İşaratu-l İcaz | Nübüvvetin Tahkiki | 108
(105-121)

Bu zâtın tam kırk yaşının başında iken yaptığı o inkılâb-ı azîmi, âleme kabul ve tasdik ettiren ve âlemi celb ve cezbettiren, o zâtın (A.S.M.) evvel ve âhir herkesçe ma’lûm olan sıdk ve emaneti idi. Demek o zâtın (A.S.M.) sıdk ve emaneti, da’va-yı nübüvvetine en büyük bir bürhan olmuştur.

Dördüncü Mes’ele: İkinci sahifeyi okuyacağız. Bu sahife, mâzi yâni zaman-ı saadetten evvelki zamandır. Şu sahifenin hâvi olduğu enbiyâ-i sâlifînin ahvâl ve kıssaları, o zâtın sıdk-ı nübüvvetine birer bürhandır. Yalnız dört nükteye dikkat lâzımdır:

Birinci Nükte: İnsan bir fennin esaslarını ve o fennin hayatına taallûk eden noktaları bilmekle, yerli yerince kullanmasına vâkıf olduktan sonra da’vasını o esaslara bina etmesi, o fende mahir ve mütehassıs olduğuna delildir.

İkinci Nükte: Fıtrat-ı beşeriyenin iktizasındandır ki; âdi bir insan da olsa, hatta çocuk da olsa, hatta küçük bir kavim içinde de bulunsa, pek kıymetsiz bir da’va husûsunda cumhura muhalefet edip yalan söylemeye cesâret edemez. Acaba pek büyük bir haysiyet sâhibi, âlemşümul bir da’vada, pek inadlı ve kesretli bir kavim içinde, ümmi, yâni okur-yazar sınıfından olmadığı halde, aklın tek başına idrakten âciz olduğu ba’zı şeylerden bahsedip kemâl-i ciddiyetle âleme neşr ve i’lân etmesi O’nun sıdkına delil olduğu gibi, o mes’elenin Allah’tan olduğuna da bir bürhan olmaz mı?

Üçüncü Nükte: Ma’lûmdur ki, medenî insanlarca ma’lûm ve me’luf pek çok ilimler, sıfatlar, fiiller vardır ki, bedevilerce meçhul olur ve o gibi şeylerden haberleri yoktur. Binâenaleyh bilhassa geçmiş zamanlardaki bedevilerin ahvâlinden bahsetmek isteyen bir adam, hayalen o zamanlara, o çöllere gidip onlar ile görüşmelidir. Zîra onların ahvâlini ezberden, onları görmeden muhakeme etmekle istediği ma’lûmatı elde edemez.
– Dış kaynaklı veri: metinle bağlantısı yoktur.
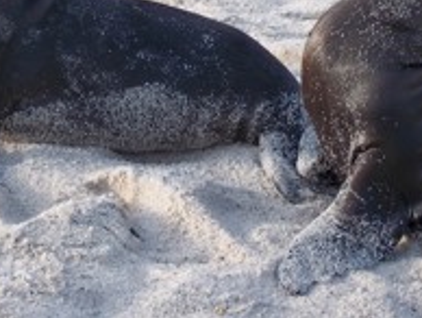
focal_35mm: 144
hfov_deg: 13.7
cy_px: -4
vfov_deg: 10.2
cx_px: 263
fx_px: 1758
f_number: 4.4
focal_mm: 12.5
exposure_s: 1/320
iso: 80
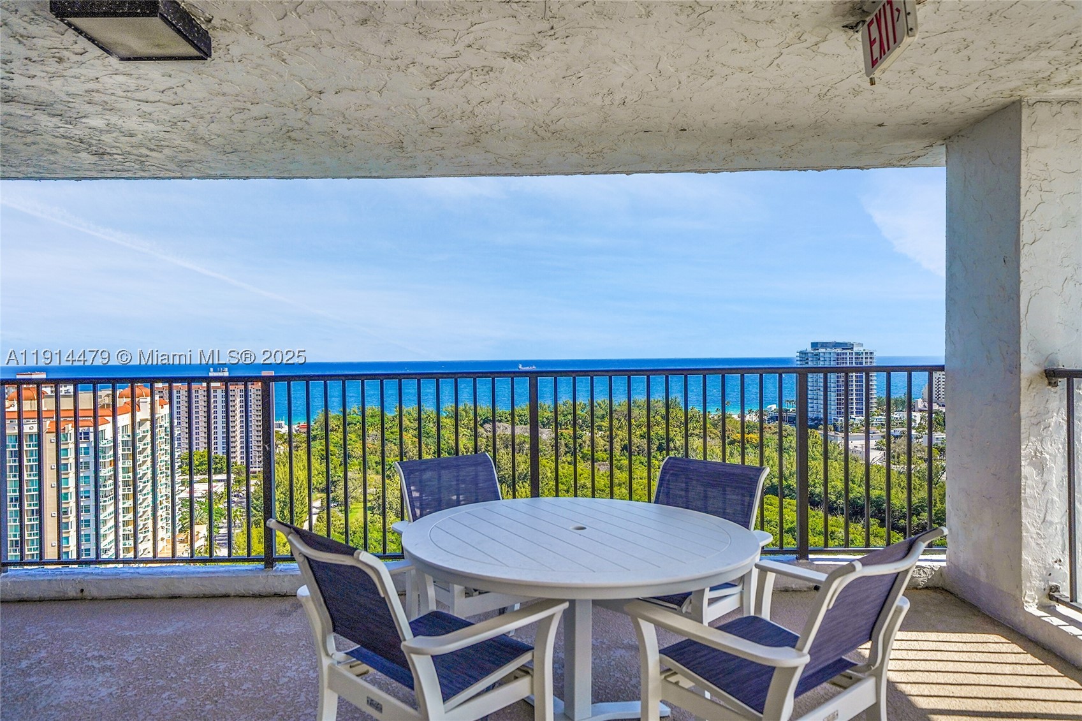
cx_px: 541
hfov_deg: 73.7
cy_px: 360
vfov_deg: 53.1
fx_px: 721
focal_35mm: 24
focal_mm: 24
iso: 400
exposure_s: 1/3200
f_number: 4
Dördüncü Nükte: Ümmi bir adam, bir fennin ulemâsiyle münakaşaya girişerek, beyn-el ulemâ ittifaklı olan mes’eleleri tasdik ve ihtilaflı olanları da tashih ederse; o adamın bu hârika olan hali, onun pek yüksekliğine ve onun ilminin de vehbî olduğuna delâlet etmez mi?

Bu dört nükteyi gözönüne getir, Muhammed-i Arabî Aleyhissalâtü Vesselâm’a bak ki: O Zât herkesçe müsellem ümmiliğiyle beraber, geçmiş enbiyâ ile kavimlerinin ahvâllerini görmüş ve müşahede etmiş gibi Kur’ân’ın lîsaniyle söylemiştir. Ve onların ahvâlini, sırlarını beyân ederek âleme neşr ve i’lân etmiştir. Bilhassa naklettiği onların kıssaları, bütün zekilerin nazar-ı dikkatini celbeden da’va-yı nübüvvetini isbat içindir.